WHAT TO PRODUCE:
Wherever the word "held" shows up in the data, report the line it sits in.

LISTED RECORDS:
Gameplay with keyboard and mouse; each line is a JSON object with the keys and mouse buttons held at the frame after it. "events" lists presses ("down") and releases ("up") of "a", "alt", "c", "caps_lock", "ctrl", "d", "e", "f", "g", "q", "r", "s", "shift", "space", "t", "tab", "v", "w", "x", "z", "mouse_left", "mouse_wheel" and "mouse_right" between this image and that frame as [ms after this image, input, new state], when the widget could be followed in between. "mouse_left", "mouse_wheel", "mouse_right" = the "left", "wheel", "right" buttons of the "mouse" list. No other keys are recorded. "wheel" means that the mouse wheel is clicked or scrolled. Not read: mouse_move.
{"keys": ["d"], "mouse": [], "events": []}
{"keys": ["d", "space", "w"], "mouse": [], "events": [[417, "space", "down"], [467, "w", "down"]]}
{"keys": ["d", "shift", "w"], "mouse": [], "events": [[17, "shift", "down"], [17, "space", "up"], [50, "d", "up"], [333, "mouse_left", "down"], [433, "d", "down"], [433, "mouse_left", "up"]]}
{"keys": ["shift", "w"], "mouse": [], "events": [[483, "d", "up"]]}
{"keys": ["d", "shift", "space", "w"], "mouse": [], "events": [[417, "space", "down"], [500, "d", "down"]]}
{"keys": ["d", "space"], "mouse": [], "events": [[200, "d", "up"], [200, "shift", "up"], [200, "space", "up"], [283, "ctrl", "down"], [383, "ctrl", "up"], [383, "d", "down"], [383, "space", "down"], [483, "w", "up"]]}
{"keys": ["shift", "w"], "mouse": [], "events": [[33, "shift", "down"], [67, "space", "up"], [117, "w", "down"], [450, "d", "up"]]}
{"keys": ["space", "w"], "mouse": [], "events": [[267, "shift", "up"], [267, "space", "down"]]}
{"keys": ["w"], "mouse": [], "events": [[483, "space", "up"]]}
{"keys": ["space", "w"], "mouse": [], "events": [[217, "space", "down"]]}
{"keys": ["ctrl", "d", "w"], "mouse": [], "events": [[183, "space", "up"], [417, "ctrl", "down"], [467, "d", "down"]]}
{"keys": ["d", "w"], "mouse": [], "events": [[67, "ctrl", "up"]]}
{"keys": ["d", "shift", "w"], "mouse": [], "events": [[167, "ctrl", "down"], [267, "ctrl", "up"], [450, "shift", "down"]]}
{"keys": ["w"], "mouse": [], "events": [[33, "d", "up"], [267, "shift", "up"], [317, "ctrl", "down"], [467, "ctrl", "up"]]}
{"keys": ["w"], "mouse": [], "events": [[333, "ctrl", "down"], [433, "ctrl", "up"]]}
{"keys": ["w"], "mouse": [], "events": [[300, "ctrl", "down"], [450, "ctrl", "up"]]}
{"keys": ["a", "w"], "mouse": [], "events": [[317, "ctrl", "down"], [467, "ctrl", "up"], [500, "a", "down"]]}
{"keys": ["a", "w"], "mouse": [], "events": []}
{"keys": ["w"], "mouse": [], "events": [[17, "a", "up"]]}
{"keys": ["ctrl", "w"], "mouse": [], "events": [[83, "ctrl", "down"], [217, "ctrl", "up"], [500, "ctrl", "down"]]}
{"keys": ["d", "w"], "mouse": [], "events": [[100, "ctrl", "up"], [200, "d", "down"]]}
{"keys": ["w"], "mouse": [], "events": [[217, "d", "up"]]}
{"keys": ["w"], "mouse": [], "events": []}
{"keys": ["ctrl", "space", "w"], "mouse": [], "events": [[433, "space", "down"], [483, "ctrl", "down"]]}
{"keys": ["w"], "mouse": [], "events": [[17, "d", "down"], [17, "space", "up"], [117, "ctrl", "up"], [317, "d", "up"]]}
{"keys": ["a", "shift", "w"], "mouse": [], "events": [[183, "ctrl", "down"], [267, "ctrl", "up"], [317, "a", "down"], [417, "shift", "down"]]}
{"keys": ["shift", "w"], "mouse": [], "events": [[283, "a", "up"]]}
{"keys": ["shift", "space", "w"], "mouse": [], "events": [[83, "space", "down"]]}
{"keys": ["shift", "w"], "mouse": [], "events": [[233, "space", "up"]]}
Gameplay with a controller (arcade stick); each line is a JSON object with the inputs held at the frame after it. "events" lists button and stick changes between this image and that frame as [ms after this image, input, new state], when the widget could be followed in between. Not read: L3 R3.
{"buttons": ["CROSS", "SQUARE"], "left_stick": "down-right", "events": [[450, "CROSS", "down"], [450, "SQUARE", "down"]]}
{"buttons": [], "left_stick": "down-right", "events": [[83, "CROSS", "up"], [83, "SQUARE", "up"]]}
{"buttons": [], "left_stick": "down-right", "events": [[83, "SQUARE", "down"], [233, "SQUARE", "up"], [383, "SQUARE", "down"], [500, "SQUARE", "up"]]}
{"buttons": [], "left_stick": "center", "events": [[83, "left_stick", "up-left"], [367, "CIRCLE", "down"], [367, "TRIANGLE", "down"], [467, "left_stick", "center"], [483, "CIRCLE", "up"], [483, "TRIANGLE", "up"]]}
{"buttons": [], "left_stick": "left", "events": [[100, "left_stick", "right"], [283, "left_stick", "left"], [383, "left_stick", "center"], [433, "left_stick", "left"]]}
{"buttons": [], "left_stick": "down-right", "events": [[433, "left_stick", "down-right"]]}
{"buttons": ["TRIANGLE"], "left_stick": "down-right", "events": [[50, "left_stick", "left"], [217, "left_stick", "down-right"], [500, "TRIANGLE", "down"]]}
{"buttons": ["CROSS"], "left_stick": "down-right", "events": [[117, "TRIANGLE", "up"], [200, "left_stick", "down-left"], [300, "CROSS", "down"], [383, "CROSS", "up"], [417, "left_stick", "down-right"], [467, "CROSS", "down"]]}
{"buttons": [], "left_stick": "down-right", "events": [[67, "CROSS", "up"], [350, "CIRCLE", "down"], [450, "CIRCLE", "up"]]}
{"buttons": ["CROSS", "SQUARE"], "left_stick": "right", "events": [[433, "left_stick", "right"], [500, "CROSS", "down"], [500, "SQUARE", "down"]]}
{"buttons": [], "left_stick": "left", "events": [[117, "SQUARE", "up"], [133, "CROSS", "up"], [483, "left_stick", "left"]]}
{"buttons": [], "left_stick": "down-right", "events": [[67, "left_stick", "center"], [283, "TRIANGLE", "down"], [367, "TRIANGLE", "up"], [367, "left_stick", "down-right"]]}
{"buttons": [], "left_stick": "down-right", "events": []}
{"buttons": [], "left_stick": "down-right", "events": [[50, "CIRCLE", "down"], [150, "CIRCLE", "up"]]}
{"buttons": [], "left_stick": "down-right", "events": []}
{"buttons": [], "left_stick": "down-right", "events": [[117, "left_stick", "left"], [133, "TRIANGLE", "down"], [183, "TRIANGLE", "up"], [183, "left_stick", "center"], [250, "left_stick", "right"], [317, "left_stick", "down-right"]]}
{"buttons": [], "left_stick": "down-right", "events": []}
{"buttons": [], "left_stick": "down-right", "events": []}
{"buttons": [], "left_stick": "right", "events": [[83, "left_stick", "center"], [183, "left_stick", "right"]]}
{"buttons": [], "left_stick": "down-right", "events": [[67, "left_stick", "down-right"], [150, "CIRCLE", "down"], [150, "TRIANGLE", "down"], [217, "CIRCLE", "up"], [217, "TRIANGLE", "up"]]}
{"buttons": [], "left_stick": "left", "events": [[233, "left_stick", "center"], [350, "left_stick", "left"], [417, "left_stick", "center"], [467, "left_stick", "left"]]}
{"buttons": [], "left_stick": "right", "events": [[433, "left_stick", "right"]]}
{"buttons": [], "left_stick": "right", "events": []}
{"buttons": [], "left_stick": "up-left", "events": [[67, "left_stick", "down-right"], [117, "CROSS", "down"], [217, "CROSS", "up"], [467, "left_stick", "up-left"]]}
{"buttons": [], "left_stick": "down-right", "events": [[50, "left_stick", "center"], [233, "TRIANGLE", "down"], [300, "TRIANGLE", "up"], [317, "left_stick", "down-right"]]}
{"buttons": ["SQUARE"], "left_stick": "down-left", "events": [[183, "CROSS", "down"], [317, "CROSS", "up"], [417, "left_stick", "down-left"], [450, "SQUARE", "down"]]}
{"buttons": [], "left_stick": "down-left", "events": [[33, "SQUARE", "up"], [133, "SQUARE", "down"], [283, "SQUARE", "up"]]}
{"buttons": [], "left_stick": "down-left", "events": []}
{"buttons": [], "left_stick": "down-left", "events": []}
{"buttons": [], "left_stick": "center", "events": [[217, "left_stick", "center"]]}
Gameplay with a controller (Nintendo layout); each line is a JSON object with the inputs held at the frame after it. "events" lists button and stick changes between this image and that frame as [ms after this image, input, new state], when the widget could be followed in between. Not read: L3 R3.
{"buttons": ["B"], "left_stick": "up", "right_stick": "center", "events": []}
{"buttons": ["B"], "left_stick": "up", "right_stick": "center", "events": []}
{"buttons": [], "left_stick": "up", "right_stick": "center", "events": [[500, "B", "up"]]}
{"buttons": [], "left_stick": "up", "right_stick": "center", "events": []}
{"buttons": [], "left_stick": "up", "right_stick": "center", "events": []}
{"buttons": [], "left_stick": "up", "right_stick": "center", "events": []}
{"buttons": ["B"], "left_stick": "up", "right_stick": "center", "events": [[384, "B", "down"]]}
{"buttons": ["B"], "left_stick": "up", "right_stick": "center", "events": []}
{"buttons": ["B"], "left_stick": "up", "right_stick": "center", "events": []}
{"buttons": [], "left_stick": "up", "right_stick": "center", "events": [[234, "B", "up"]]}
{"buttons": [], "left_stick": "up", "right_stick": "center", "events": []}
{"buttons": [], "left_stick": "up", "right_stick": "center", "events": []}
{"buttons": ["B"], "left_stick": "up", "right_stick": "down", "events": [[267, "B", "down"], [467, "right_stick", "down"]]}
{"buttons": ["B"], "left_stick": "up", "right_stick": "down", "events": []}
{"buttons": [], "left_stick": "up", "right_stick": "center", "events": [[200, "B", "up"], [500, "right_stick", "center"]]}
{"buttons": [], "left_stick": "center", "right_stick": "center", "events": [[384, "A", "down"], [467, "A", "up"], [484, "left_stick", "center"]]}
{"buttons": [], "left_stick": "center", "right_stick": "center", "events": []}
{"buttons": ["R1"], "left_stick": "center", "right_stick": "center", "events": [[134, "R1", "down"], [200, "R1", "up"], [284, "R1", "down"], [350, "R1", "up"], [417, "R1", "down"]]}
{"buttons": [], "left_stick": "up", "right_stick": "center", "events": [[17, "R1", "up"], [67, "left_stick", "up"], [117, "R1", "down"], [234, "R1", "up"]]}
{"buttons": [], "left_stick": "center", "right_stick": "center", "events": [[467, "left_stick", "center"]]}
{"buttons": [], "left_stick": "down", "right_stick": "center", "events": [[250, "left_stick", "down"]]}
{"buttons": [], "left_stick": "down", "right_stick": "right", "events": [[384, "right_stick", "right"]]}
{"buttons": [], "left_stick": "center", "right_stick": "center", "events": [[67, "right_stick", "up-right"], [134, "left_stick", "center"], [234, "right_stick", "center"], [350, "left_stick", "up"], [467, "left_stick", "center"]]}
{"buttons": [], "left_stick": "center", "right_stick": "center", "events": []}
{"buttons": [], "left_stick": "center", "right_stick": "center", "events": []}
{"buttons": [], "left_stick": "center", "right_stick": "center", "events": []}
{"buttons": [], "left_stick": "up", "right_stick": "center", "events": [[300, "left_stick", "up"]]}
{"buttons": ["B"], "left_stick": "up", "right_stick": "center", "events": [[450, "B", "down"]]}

RESPONSE TO THIS EXERCISE:
Gameplay with keyboard and mouse; each line is a JSON object with the keys and mouse buttons held at the frame after it. "events" lists presses ("down") and releases ("up") of "a", "alt", "c", "caps_lock", "ctrl", "d", "e", "f", "g", "q", "r", "s", "shift", "space", "t", "tab", "v", "w", "x", "z", "mouse_left", "mouse_wheel" and "mouse_right" between this image and that frame as [ms after this image, input, new state], when the widget could be followed in between. "mouse_left", "mouse_wheel", "mouse_right" = the "left", "wheel", "right" buttons of the "mouse" list. No other keys are recorded. "wheel" means that the mouse wheel is clicked or scrolled. Not read: mouse_move.
Gameplay with a controller (arcade stick); each line is a JSON object with the inputs held at the frame after it. "events" lists button and stick changes between this image and that frame as [ms after this image, input, new state], when the widget could be followed in between. Not read: L3 R3.
Gameplay with a controller (Nintendo layout); each line is a JSON object with the inputs held at the frame after it. "events" lists button and stick changes between this image and that frame as [ms after this image, input, new state], when the widget could be followed in between. Not read: L3 R3.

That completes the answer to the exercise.